WHAT THE TASK REQUIRES => Please gather every line in the items below that contains the string "Start". Case counts.

RECORDS PROVIDED =>
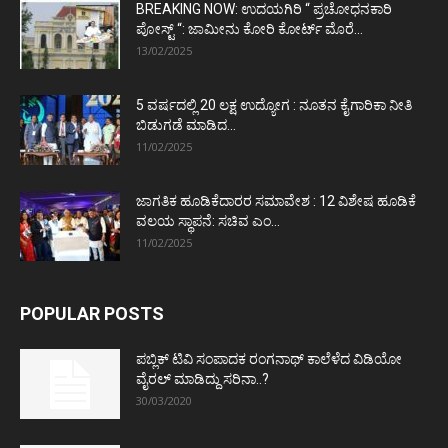
BREAKING NOW: ಉದಯಗಿರಿ “ ಪ್ರಚೋಧನಕಾರಿ
ಪೋಸ್ಟ್‌ “: ಜಾಮೀನು ಕೋರಿ ಕೋರ್ಟ್‌ ಮೊರೆ...
13/02/2025
5 ವರ್ಷದಲ್ಲಿ 20 ಲಕ್ಷ ಉದ್ಯೋಗ : ನೂತನ ಕೈಗಾರಿಕಾ ನೀತಿ
ಬಿಡುಗಡೆ ಮಾಡಿದ...
11/02/2025
ಜಾಗತಿಕ ಹೂಡಿಕೆದಾರರ ಸಮಾವೇಶ : 12 ವಿಶೇಷ ಹೂಡಿಕೆ
ವಲಯ ಸ್ಥಾಪನೆ: ಸಚಿವ ಎಂ...
11/02/2025
POPULAR POSTS
ಪಬ್ಲಿಕ್ ಟಿವಿ ಸಂಪಾದಕ ರಂಗನಾಥ್ ಕಾಲೆಳೆದ ವಿಡಿಯೋ
ವೈರಲ್ ಮಾಡಿದ್ದು ಸರಿನಾ..?
30/03/2020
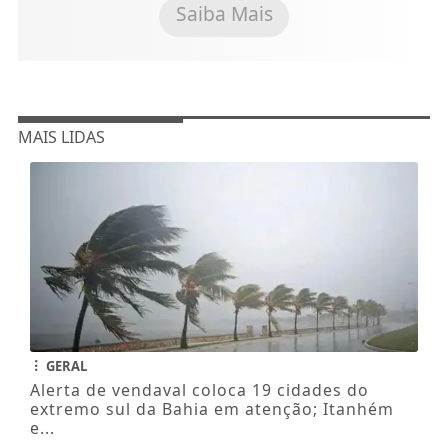
Saiba Mais
MAIS LIDAS
GERAL
Alerta de vendaval coloca 19 cidades do
extremo sul da Bahia em atenção; Itanhém
e...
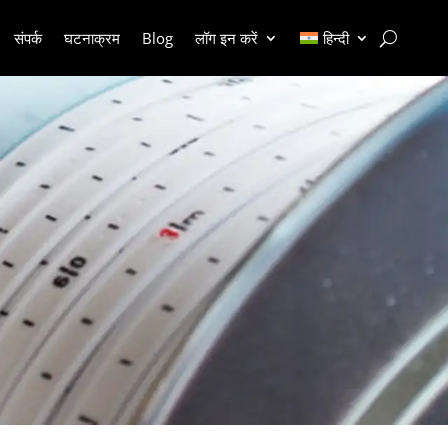
संपर्क
घटनाक्रम
Blog
लॉग इन करें
हिन्दी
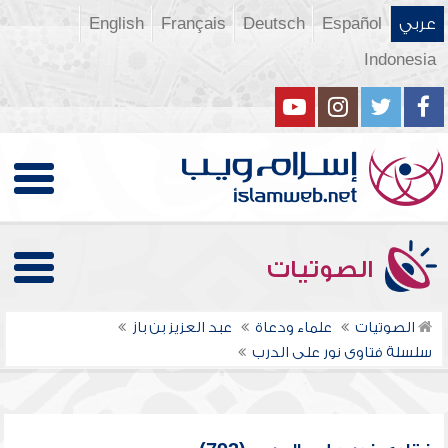
عربي
Español
Deutsch
Français
English
Indonesia
الصوتيات
الصوتيات
علماء ودعاة
عبد العزيز بن باز
سلسلة فتاوى نور على الدرب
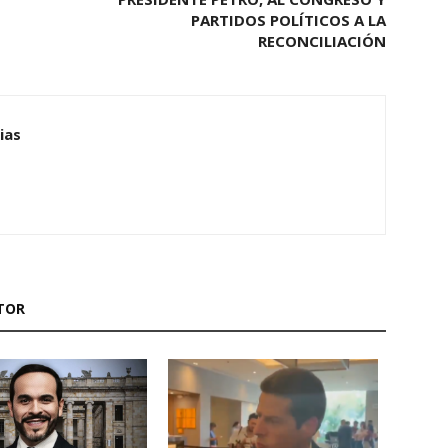
PARTIDOS POLÍTICOS A LA
RECONCILIACIÓN
ias
TOR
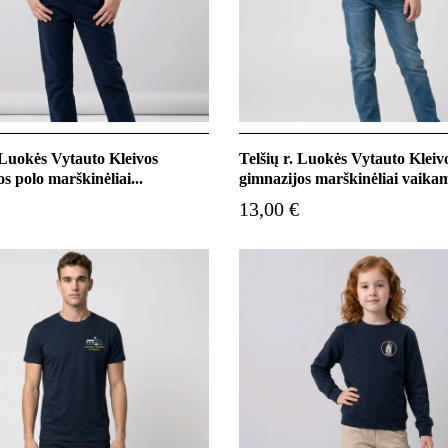
. Luokės Vytauto Kleivos
Telšių r. Luokės Vytauto Kleiv
s polo marškinėliai...
gimnazijos marškinėliai vaikam
13,00 €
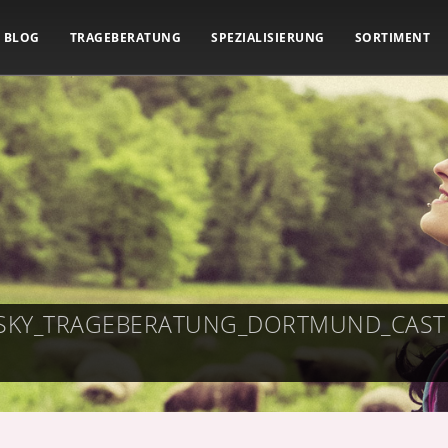
BLOG
TRAGEBERATUNG
SPEZIALISIERUNG
SORTIMENT
SKY_TRAGEBERATUNG_DORTMUND_CAST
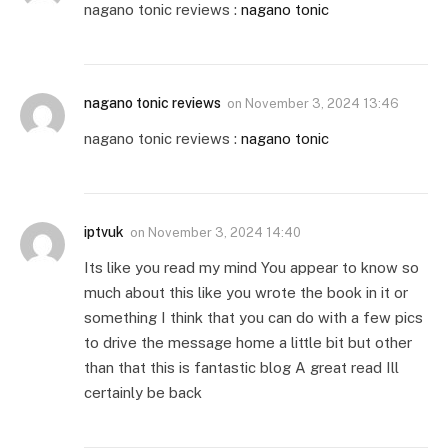
nagano tonic reviews :
nagano tonic
nagano tonic reviews
on
November 3, 2024 13:46
nagano tonic reviews :
nagano tonic
iptvuk
on
November 3, 2024 14:40
Its like you read my mind You appear to know so
much about this like you wrote the book in it or
something I think that you can do with a few pics
to drive the message home a little bit but other
than that this is fantastic blog A great read Ill
certainly be back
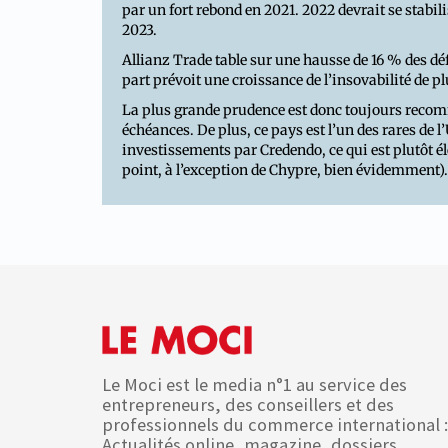
par un fort rebond en 2021. 2022 devrait se stabi
2023.
Allianz Trade table sur une hausse de 16 % des dé
part prévoit une croissance de l’insovabilité de p
La plus grande prudence est donc toujours recom
échéances. De plus, ce pays est l’un des rares de l
investissements par Credendo, ce qui est plutôt é
point, à l’exception de Chypre, bien évidemment).
Le Moci est le media n°1 au service des
entrepreneurs, des conseillers et des
professionnels du commerce international :
Actualités online, magazine, dossiers,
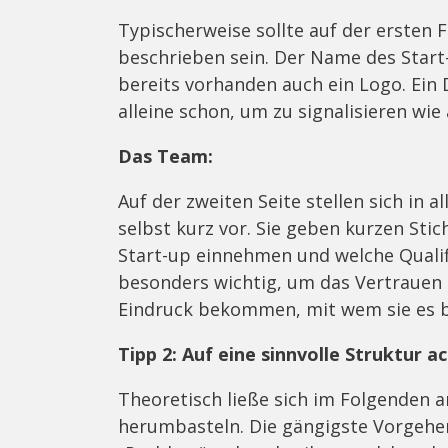
Typischerweise sollte auf der ersten F
beschrieben sein. Der Name des Start-u
bereits vorhanden auch ein Logo. Ein
alleine schon, um zu signalisieren wie 
Das Team:
Auf der zweiten Seite stellen sich in 
selbst kurz vor. Sie geben kurzen Stic
Start-up einnehmen und welche Qualifi
besonders wichtig, um das Vertrauen 
Eindruck bekommen, mit wem sie es b
Tipp 2: Auf eine sinnvolle Struktur a
Theoretisch ließe sich im Folgenden a
herumbasteln. Die gängigste Vorgehens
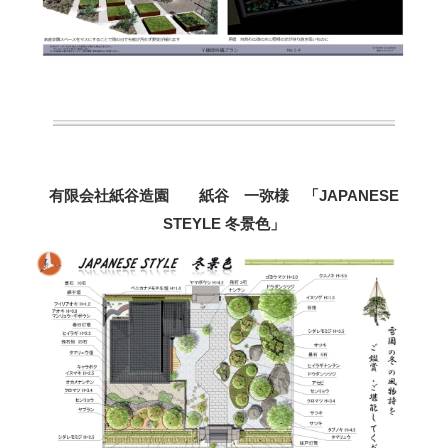
有限会社紙谷造園 紙谷 一弥様 「JAPANESE
STEYLE 冬景色」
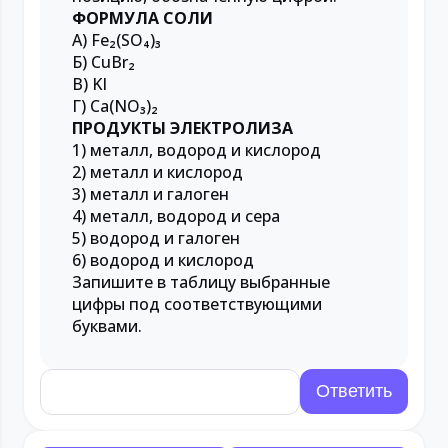
ФОРМУЛА СОЛИ
А) Fe₂(SO₄)₃
Б) CuBr₂
В) KI
Г) Ca(NO₃)₂
ПРОДУКТЫ ЭЛЕКТРОЛИЗА
1) металл, водород и кислород
2) металл и кислород
3) металл и галоген
4) металл, водород и сера
5) водород и галоген
6) водород и кислород
Запишите в таблицу выбранные
цифры под соответствующими
буквами.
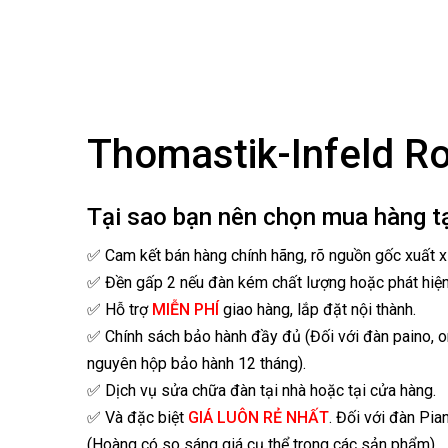
Thomastik-Infeld Ro
Tại sao bạn nên chọn mua hàng t
✅ Cam kết bán hàng chính hãng, rõ nguồn gốc xuất x
✅ Đền gấp 2 nếu đàn kém chất lượng hoặc phát hiệ
✅ Hỗ trợ
MIỄN PHÍ
giao hàng, lắp đặt nội thành.
✅ Chính sách bảo hành đầy đủ (Đối với đàn paino, 
nguyên hộp bảo hành 12 tháng).
✅ Dịch vụ sửa chữa đàn tại nhà hoặc tại cửa hàng.
✅ Và đặc biệt
GIÁ LUÔN RẺ NHẤT
. Đối với đàn Pia
(Hoàng có so sáng giá cụ thể trong các sản phẩm).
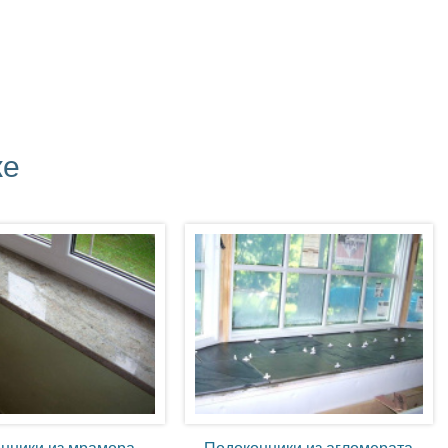
же
нники из мрамора
Подоконники из агломерата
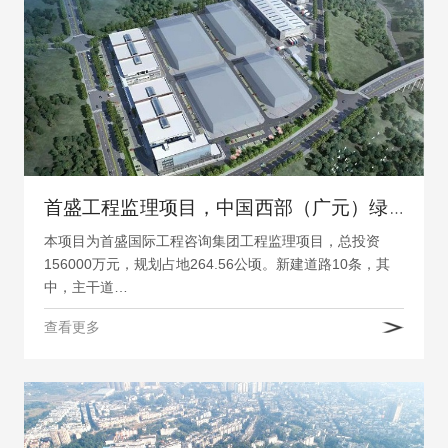
首盛工程监理项目，中国西部（广元）绿色家居产业城扶贫启动区大坝项目
本项目为首盛国际工程咨询集团工程监理项目，总投资
156000万元，规划占地264.56公顷。新建道路10条，其
中，主干道…
查看更多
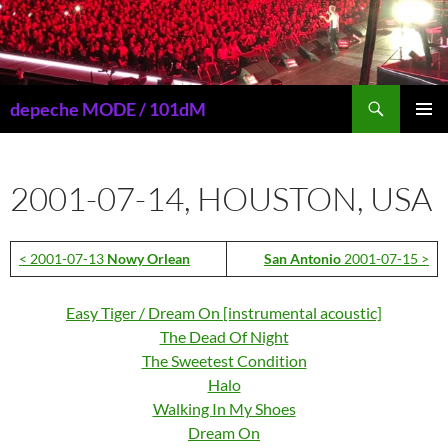
Przejdź
do
treści
Szukaj
depeche MODE / 101dM
MENU
GŁÓWN
2001-07-14, HOUSTON, USA
< 2001-07-13
Nowy Orlean
San Antonio
2001-07-15 >
Easy Tiger / Dream On [instrumental acoustic]
The Dead Of Night
The Sweetest Condition
Halo
Walking In My Shoes
Dream On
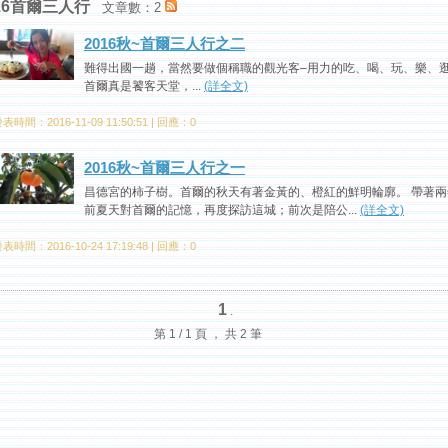
16首爾三人行
文章數：2
2016秋~首爾三人行之二
難得出國一趟，當然要做個稱職的觀光客–用力的吃、喝、玩、樂、
首爾真是饕客天堂，...
(詳全文)
表時間：2016-11-09 11:50:51 | 回應：0
2016秋~首爾三人行之一
昌德宮的柿子樹。首爾的秋天有著金黃的、橙紅的鮮明輪廓。 帶著兩
前夏天對首爾的記憶，再度探訪這城；前次是陪公...
(詳全文)
表時間：2016-10-24 17:19:48 | 回應：0
1
.
第 1 / 1 頁 ， 共 2 筆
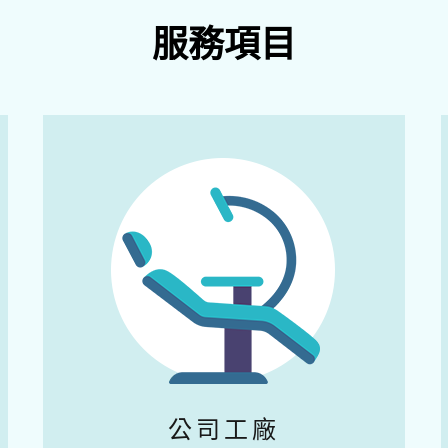
服務項目
公司工廠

ANSWER BELOW =>
beschrieben sein. Der Name des Start-u
Start-up einnehmen und welche Qualifi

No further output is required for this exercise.